Closing out the “Injustice 2” saga, a combination of flashback and modern story bring with it a roller coaster of emotions.
Written by Tom Taylor
Illustrated by Bruno Redondo
Colored by Rex Lokus
Lettered by Wes Abbott
Injustice 2 ends here—so as the story segues into/sets up the Injustice 2 video game, we take one final look back. Batman and Superman’s alliance was torn apart years ago by the events of Injustice. But when Bruce Wayne receives unexpected visitors, he is reminded of a happier time when Clark was his savior. A time of the World’s Finest friendship.
The writing of the “Injustice 2” comic has had its ups and downs. Unlike that for the first Injustice video game’s prequel comic series, the story didn’t really come to an overall conclusion that led directly into the video game, but rather just… ended. As such, part of Tom Taylor’s story to tell in this annual, ‘The World’s Finest,’ is to close the emotional beats, to settle some things before the story can move forward. In this respect, Taylor performs marvelously.
Cutting between the appearance of Jonathan and Martha Kent in the present day at Stryker’s Island and an adventure eight years prior (roughly two years before the first comic series), Taylor examines the friendship between Superman and Batman, and between their respective families. In the process, there is a lot of time given to certain key members of the families that connect the two, in particular Lois Lane.

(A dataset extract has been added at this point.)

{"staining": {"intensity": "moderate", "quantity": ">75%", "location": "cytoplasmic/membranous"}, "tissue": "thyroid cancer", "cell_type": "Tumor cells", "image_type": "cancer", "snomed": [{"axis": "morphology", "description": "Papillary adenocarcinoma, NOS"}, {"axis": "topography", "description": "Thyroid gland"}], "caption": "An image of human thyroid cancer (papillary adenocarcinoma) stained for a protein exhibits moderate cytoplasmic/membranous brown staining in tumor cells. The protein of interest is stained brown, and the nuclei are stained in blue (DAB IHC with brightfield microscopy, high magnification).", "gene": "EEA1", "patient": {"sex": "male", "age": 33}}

Taylor uses Jonathan and Martha Kent to provide some much-needed adult supervision to the feud between their adoptive son and his former best friend. As Jonathan himself says, they had to raise and set boundaries for Superman when he was growing up, so Batman or Bruce Wayne aren’t going to scare them at all. The attitude of constantly letting the wind out of Batman’s cape adds a lot of comedy to the otherwise heartwrenching tale, balancing that levity against the cold hard facts of what the eponymous World’s Finest duo truly need to do, even with Superman being a criminal justifiably behind bars.
Lois Lane has a fair amount of the spotlight in this annual, as Taylor examines just what is missing that broke apart such a hard-forged friendship. She isn’t the damsel in distress needing constant rescuing, nor is she completely on top of everything, but she adds a clear sense of hope for even the smallest, non-superhero people in the DC Universe, showing that they don’t need expert training, powers, or a mask to be effective in protecting the defenseless.
A key element in Taylor’s script is its use of dramatic irony. For extra tragedy, Superman is shown to idolize Batman in the flashback scenario, and for them to work together so very well against criminals, adding to the sense of what was lost when Joker broke the Last Son of Krypton. Furthermore, this dramatic irony is clear in some non-dialogue portions of the script, such as a certain symbol appearing on Brother Eye’s monitors for a single panel to showcase how the events of the Injustice 2 video game are drawing near, elements that readers, but not the characters, would know.
Bruno Redondo’s artwork emphasizes the emotional gravitas of the story, from the linework itself to the perspectives used. Extra emphasis on thicker lines makes for darker imagery overall, especially in later times of day. Thinner lines come up in the daylight, focusing in on the brighter, happier moments of Superman’s heroism, and the thickness also seems to differ depending on how close the person is to the “camera,” so to speak.
Use of light and darkness draws an emphasis on hope and despair. Using a backlight of flames against the silhouetted face of a man on his knees, Redondo manages to draw away all sense of hope at all, leading to surprising changes in tone depending upon exactly how each character deals with said situations by throwing away those silhouettes as the mood changes.
Perspective is absolutely key to the impact of Redondo’s art. A Dutch angle on Lois after a fight showcases how she is much tougher than she appears to be at first glance. On the other hand, a use of a wider angle further away can either create a heartwarming experience (when it comes to Martha and Superman) or a disheartening, overall tear-jerking one (when it comes to Batman visiting the very same inmate) even within the same physical set piece, the Red Sun Prison.Continued below
Rex Lokus adds a lot of depth to the artwork, and thus to the story, with his color choices. The red glow in Superman’s prison is oppressive on one level, but calming on another, giving the idea of Superman being uncomfortable, but people coming in being safer. The most notable use of color comes with the arrival of all of the Intergang assassins. By wreathing the area in flame, giving a backlight of yellows, oranges, and whites that holds up against the dark shadows of their target, they are all that much more menacing, their color schemes somewhat lighter solely due to the flames. By contrast, the immediate action after, with a blue-and-white background, fosters a sense of wonder and joy in readers that eclipses any fear that those criminals may have imposed.
In all, a truly tragic tale to close out the “Injustice 2” comics., bringing everything back around to the beginning and closing out some lingering emotional beats. While it leaves readers potentially wanting more, the feeling differs from the main comic, and is more a general sense of wanting more story after the game’s plotline than any real sense of dissatisfaction.
Final Verdict: 8.5– Tom Taylor’s writing, combined with the expert artwork, colors, and lettering, creates a truly tragic tale to close out the “Injustice 2” comics.